[[ Selected text open ]]

Saturday, April 9, 2011

Civil War Saturday - the war brought home

With the 150th anniversary of the firing on Fort Sumter only days away, I've decided (with prompting from Bill West's Civil War Genealogy Challenge) to add to my genealogy goals and examine the Civil War's impact on the families I research.  Occasionally on Saturdays over the next four years I will write about my findings.
Matthew Brady Civil War camp scene from the National Archives via Flickr's The Commons

My children have four direct ancestors who fought in the Civil War - three for the Union and one for the Confederacy.

  • Caulk, Allen Monroe
UnionCompany D, Illinois 7th Infantry
  • Conway, Charles Turner Porter
ConfederateCompany I, 61st Infantry Regiment Tennessee
  • Jones, Joseph
UnionCompany B, Illinois 117th Infantry and Company H, Illinois 33rd Infantry
  • McAdams, Samuel B
UnionCompany D, 8th Regiment, Tennessee Cavalry

At least eleven uncles of various degrees also fought - most for the Union - and uncounted cousins, in-laws and shirttail relatives. Of the uncles only Matthew McAdams died during the War. Like many, he died of disease in Nashville. I shall write about Matthew next week.

  • Clark, Elon D
Union
  • Conway, Joseph
Union
  • McAdams, David Brainard
Union
  • McAdams, John Cloyd
Union
Union
  • Mulkey, Isaac
Union
Union
Confederate
Union
Union
  • Williams, John F
Confederate

Some of our families lived in the midst of some of the fiercest fighting - western Maryland - and some in areas of brutal local conflicts - East Tennessee and Missouri. The Civil War looms large in their stories and traditions. My husband's Tidewater family, proud but distant cousins of Robert E. Lee, were staunch Confederates and he grew up hearing the war referred to as the War of Northern Agression. My grandmother, whose grandfather and five great-uncles all fought for the Union, was equally proud of her heritage. She was however, unaware of or unwilling to acknowledge the full scope of her family's involvement in the War. I wrote about this last summer in Story time, or Lies, Lies and more damned Lies.

During these Sesquicentennial years, a century and a half after the Civil War raged across our country and our families, I plan to research and write about the its impact on both the men who fought and the women and families swept up in the conflict. The costs and effects were far reaching, profound and continued late into the 20th century.

[[ Selected text closed ]]
[[ Supplied material open ]]

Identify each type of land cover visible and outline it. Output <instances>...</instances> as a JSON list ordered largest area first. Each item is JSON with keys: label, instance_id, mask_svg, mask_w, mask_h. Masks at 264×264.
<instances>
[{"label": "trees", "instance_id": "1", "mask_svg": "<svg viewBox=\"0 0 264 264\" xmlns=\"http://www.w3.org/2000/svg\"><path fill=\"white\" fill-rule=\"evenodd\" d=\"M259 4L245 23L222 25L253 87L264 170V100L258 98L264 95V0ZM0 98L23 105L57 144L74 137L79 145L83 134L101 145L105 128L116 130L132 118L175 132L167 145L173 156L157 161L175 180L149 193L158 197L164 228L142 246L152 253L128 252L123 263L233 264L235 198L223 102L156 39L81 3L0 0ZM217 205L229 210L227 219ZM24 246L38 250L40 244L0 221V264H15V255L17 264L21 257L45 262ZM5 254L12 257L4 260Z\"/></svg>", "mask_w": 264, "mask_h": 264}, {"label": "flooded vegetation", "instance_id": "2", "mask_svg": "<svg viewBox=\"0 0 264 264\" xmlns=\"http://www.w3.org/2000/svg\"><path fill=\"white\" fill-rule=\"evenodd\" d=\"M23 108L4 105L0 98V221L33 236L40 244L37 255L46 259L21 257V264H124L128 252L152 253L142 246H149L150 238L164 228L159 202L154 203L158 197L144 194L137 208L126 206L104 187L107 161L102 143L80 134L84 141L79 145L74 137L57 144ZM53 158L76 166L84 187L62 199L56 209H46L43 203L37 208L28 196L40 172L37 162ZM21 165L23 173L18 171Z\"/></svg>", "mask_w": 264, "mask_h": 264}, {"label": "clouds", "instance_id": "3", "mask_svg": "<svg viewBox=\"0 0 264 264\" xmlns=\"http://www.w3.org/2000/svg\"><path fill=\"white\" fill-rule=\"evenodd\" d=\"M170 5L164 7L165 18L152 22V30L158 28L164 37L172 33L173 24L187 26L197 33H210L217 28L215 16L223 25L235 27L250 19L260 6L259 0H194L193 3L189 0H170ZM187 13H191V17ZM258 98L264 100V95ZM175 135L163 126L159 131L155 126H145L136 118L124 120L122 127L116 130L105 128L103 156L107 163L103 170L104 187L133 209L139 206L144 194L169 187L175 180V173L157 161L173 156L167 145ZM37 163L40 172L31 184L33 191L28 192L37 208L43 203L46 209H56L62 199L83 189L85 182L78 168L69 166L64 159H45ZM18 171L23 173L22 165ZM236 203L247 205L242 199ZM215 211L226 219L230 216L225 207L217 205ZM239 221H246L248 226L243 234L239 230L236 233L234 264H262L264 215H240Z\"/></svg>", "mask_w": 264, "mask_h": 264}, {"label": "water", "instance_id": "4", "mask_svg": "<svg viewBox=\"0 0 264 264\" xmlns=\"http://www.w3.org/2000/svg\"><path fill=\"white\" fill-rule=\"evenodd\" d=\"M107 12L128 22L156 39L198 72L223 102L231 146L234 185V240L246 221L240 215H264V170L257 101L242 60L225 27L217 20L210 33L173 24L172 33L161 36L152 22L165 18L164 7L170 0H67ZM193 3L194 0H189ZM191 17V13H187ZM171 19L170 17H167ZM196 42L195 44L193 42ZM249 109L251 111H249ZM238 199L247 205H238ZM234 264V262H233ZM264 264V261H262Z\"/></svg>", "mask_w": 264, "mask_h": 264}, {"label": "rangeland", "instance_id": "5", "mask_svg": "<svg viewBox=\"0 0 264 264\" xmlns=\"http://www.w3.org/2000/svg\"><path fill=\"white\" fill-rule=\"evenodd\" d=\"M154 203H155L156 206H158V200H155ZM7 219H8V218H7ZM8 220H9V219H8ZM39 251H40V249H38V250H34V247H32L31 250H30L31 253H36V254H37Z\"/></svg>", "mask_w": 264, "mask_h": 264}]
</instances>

[[ Supplied material closed ]]

▶ [Apply what you read]:
(1) Duplicate the stretch from "With the 150th" through "about my findings." in the Civil War Saturday post.
(2) Using the Civil War Saturday post, answer each of these:
(a) How many direct ancestors of the writer's children fought in the Civil War, and how were they divided between the sides?
(b) Which uncle died during the War, and in what city?
(c) How is the husband's Tidewater family related to Robert E. Lee?

▶ [Answers provided]:
(1)
With the 150th anniversary of the firing on Fort Sumter only days away, I've decided (with prompting from Bill West's Civil War Genealogy Challenge) to add to my genealogy goals and examine the Civil War's impact on the families I research.  Occasionally on Saturdays over the next four years I will write about my findings.

(2)
(a) Four: three for the Union and one for the Confederacy.
(b) Matthew McAdams, who died of disease in Nashville.
(c) They were proud but distant cousins of Robert E. Lee.